Sometimes managers might struggle to explain why a specific job matters or be able to define what “doing a good job” looks like. Without that clarity, they can’t ask the right questions, or measure the right things — none of which is good for morale.
Karim Adib, public relations manager at AI search engine optimization automation firm Search Atlas, remembers feeling like it was hard to know whether he was doing a good job. His work achievements often went unacknowledged.
“It felt like you’d achieve a milestone and you wouldn’t be appreciated for it, but the moment you stop working towards that milestone, because you don’t feel like it’s valuable to the business, you are told you’ve stopped working hard,” Adib said.
Adib works hard today as a manager to ensure his team doesn’t feel that way, but he recognizes that he’s human and capable of having blind spots, making it important to have systems in place to prevent managers from failing to acknowledge a team member’s success.
His top three tips for this are as follow:
“I think it’s really important for employees to know whether they’re doing well or not,” Adib said. “I’m not just going to leave it up to chance.”
“It's practically impossible to have an environment where you encourage people if people are scared to even understand what they need to do,” he said. “So you need to make sure that your employees can come to you and ask you anything, because it ensures communication is super clear through your company.”
“I really take the opportunity to make sure people feel appreciated for what they’ve done and to also make sure to hear out any problems or struggles they are facing to avoid issues early on,” Adib said.
Peter Murphy had similar experiences.
“I have been across both of those gaps,” said Murphy, founder and CEO of Track Spikes, a Wyoming-based maker of track-and-field shoes for athletes.
“I have worked in jobs where nobody really knew what I was doing, and it exhausted me,” he said. “You begin to doubt yourself, not that you are not performing, but that no one is paying attention to what is working.”
Murphy said he works hard to protect employees from feeling invisible.
“We are a lean team and visibility counts,” he said. “Each part has distinct metrics based on the results we all follow collectively. It could be the number of fewer cart abandonments, better fulfillment time, or higher (customer) retention.”
Murphy encourages his managers to learn how the work is done so they can give specific feedback to their team members.

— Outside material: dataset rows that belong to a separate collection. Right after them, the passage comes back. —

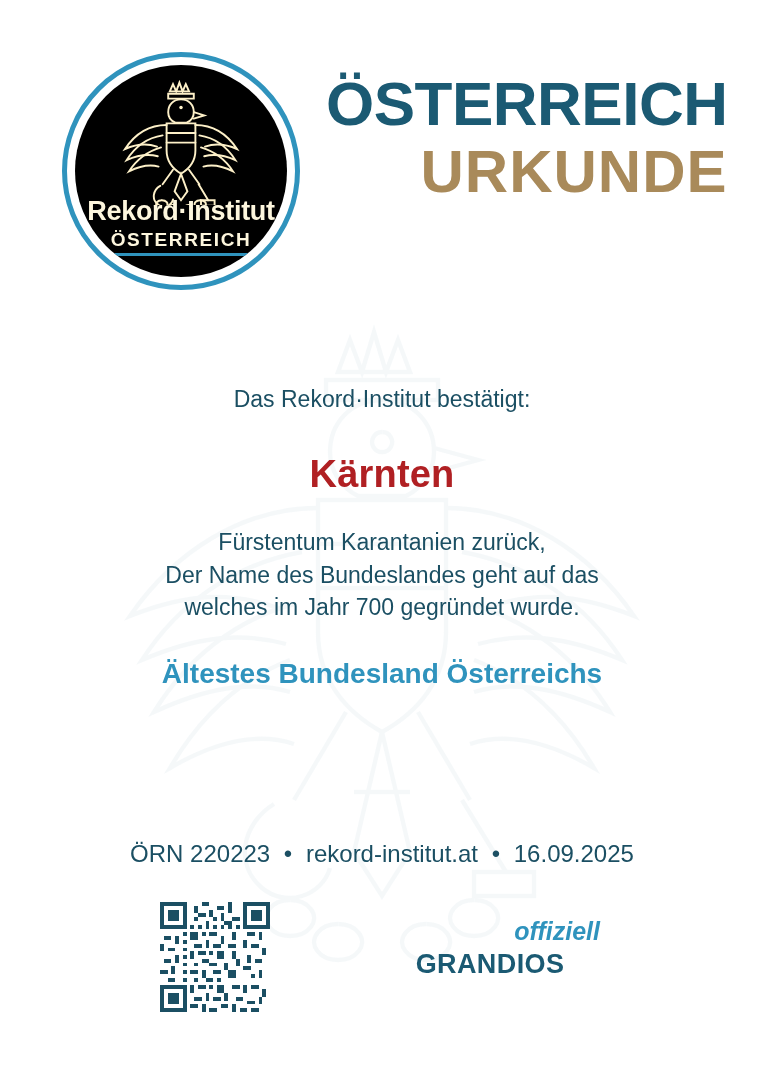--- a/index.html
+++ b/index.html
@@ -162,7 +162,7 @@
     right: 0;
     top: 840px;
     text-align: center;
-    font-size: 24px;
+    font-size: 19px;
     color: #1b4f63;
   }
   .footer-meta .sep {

“It’s not merely a ‘Great job,’ but ‘I noticed how you sorted out that messy process, and then it saved us hours,’” Murphy said.
Benjamin Ellis, CEO of U.K.-based software firm SocialOptic, also cautions people to think about the correlation between “liking” and “performing.”
“If a manager likes an employee as an individual, then they tend to rate them more highly in performance evaluations,” Ellis said. “Of course, that can be a two-way street. If an employee is consistently underperforming and causing problems as a manager, then it is obvious they will like the employee less.”
The same can even be true in ‘360’-style evaluations, he said.
“If people have a strong social bond, or familiarity with an employee, they will tend to rate them as more competent,” Ellis said. “Peer reviews can turn into a popularity contest, if they aren’t designed and conducted carefully.”
There are two important components of performance assessment, he said: First, that the manager or whoever is doing the assessment has the skills to properly assess that particular job performance, which is a challenge when managers do a different job than those they’re assessing, and second, that the evaluation isn’t biased.
“Great evaluations cover both of these points,” Ellis said.